Let's get some concepts defined first, shall we?
Mitosis: how one (human) cell with 46 chromosomes becomes two cells with 46 chromosomes each [the DNA replicates, one copy goes to one side, other copy to the other side, and it splits down the middle]
Meiosis: how one (human) cell with 46 chromosomes becomes two sex cells, or gametes, with 23 chromosomes each [the cell skips the DNA replication]
Gametes: the biology textbook term for sex cells, with males producing spermatozoa (sperm) with either the X or Y sex chromosome [usually males make about 50% of each] throughout their lives and females born with ova (eggs) that are always X
Chromosome: organized piece of DNA (they are generally portrayed to look somewhat like an elongated "x")
When a mommy and a daddy love each other veeerrrry much... Just kidding. Let's skip to fertilization.
The lucky male gamete that first got through the outer layer of the female gamete has 23 chromosomes. This is convenient, because the female gamete has 23 gametes as well, and 23+23 = 46. Chromosomal abnormalities known as polysomy, the most well-known of which is probably Down Syndrome, are where this math is different.
Now that the chromosomes from Mom and Dad are mingling, all sorts of reactions are occurring within the one cell that used to be two. The egg/sperm combo is now a zygote (soon-to-be embryo), and it starts to develop. It doesn't begin to grow for the first week or so; rather, the cell undergoes mitosis and divides, or cleaves, into smaller and smaller cells all stuck together. This ball of dividing cells is known as a blastocyst.
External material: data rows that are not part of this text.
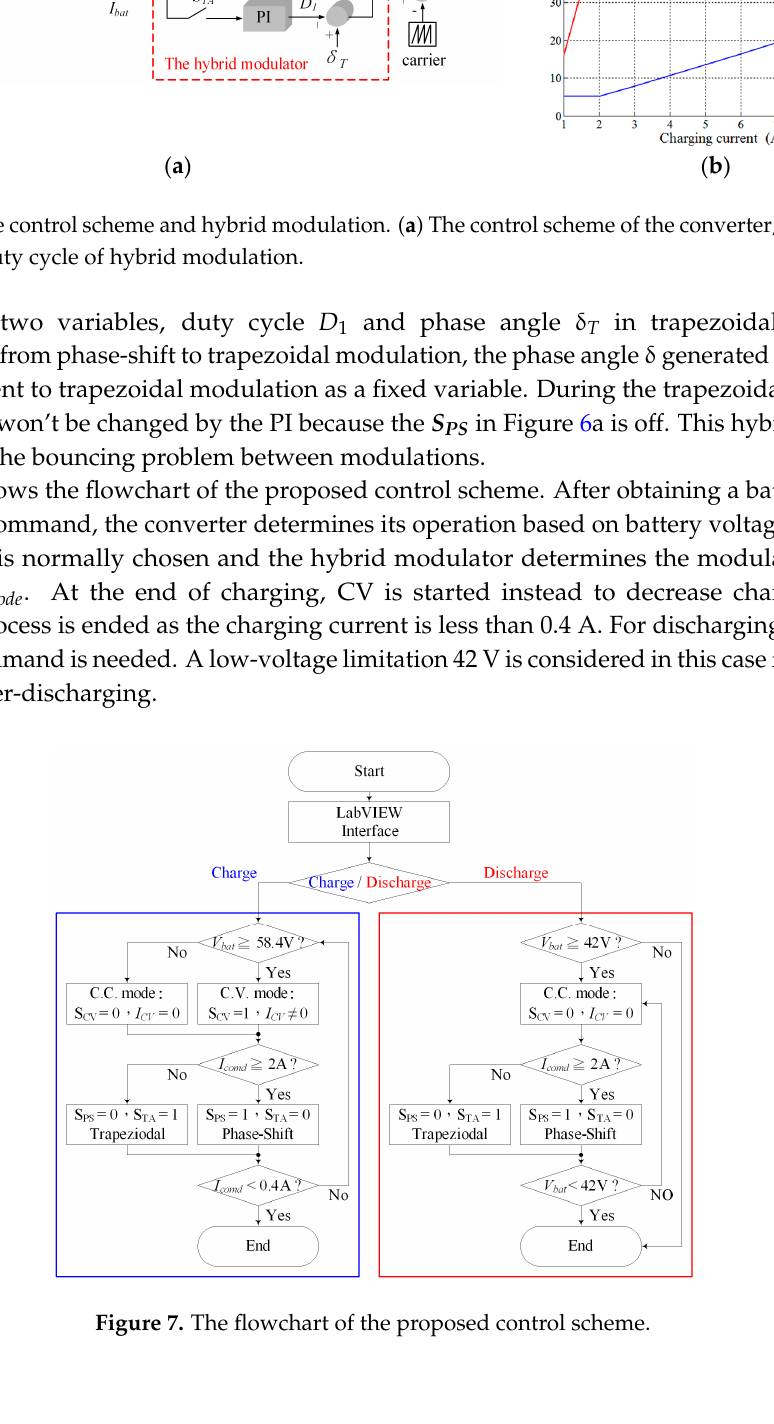
Figure 6. The control scheme and hybrid modulation. ( a ) The control scheme of the converter; ( b ) Phase angle and duty cycle of hybrid modulation.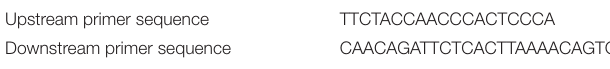
TABLE 1 | The primer sequence of this single gene sequencing. Upstream primer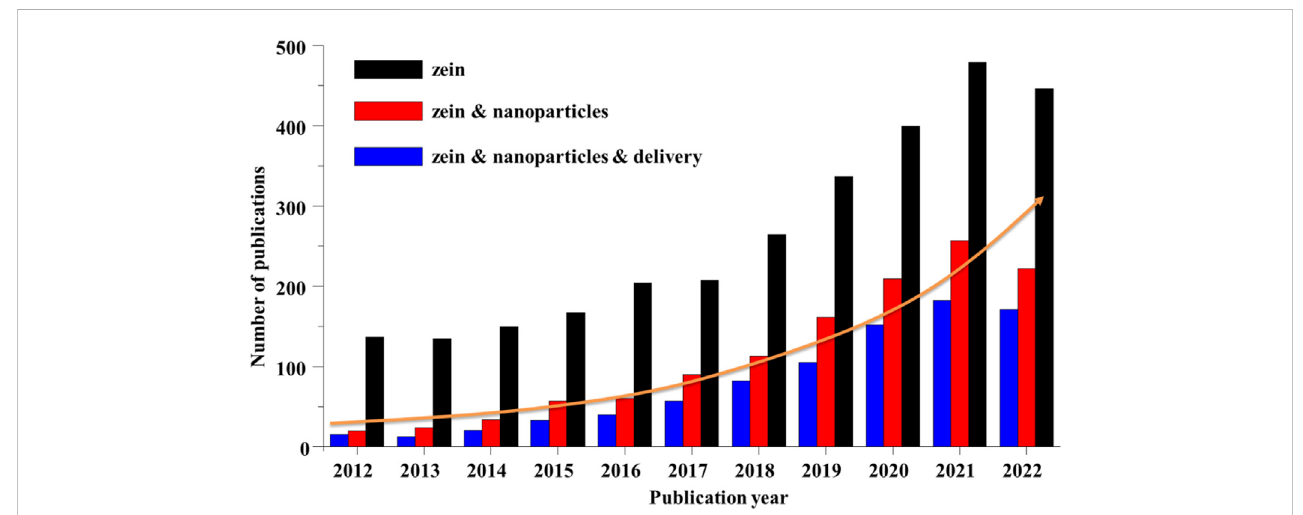
FIGURE 6 Numberofpublicationsonzein,zein&nanoparticles,zein&nanoparticles&deliveryduringtheyears2012 – 2022.Allthedatawereobtainedthroughthe Web of Science system as of 12 January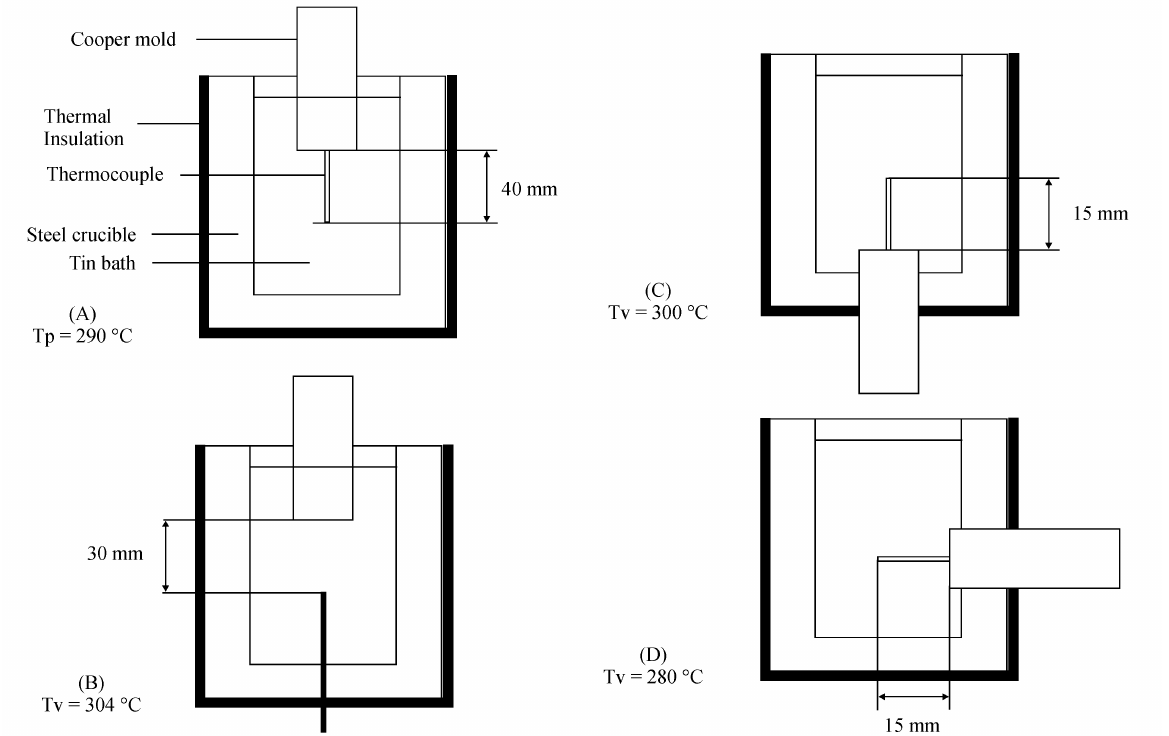
Figure 7. Schematic representation of the ‘‘cold-finger’’ system used in this work to test some ideas derived from the MS Model. The idea was to use the contraction exerted by the solid to assure a ‘‘ quasi-perfect’’ thermal contact with the metallic mold during solidification, one of the basic assumptions of the Schwarz Model. Natural thermal convection, has been changed from maximum (A and B), medium (D), and minimum (C) 9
Here's the kicker: the cleavage of the blastocyst can cut it right down the middle, leaving two bunches of cells. If the split was even and clean, everything is OK (for now*), and identical twins develop. Uneven splits make the embryos nonviable (as far as I know, let me know if I am mistaken). An embryo that splits late, or incompletely, produces conjoined twins.
The scientific term for identicals is "monozygotic twins" because they are produced from one zygote. Fraternals are "dizygotic twins."
See why a boy/girl pair cannot be identical? XX cannot split into XX and XY, just as XY wouldn't make XY and XX. For convenience, we are going to disregard further complexities from my little ol' high school bio explanation, such as sex chromosome abnormalities and semi-identical twins.
XO (or, in my chromosomal case, XX),
*Twin development in utero can have complications special to twins, like twin to twin tranfusion, but that's another post.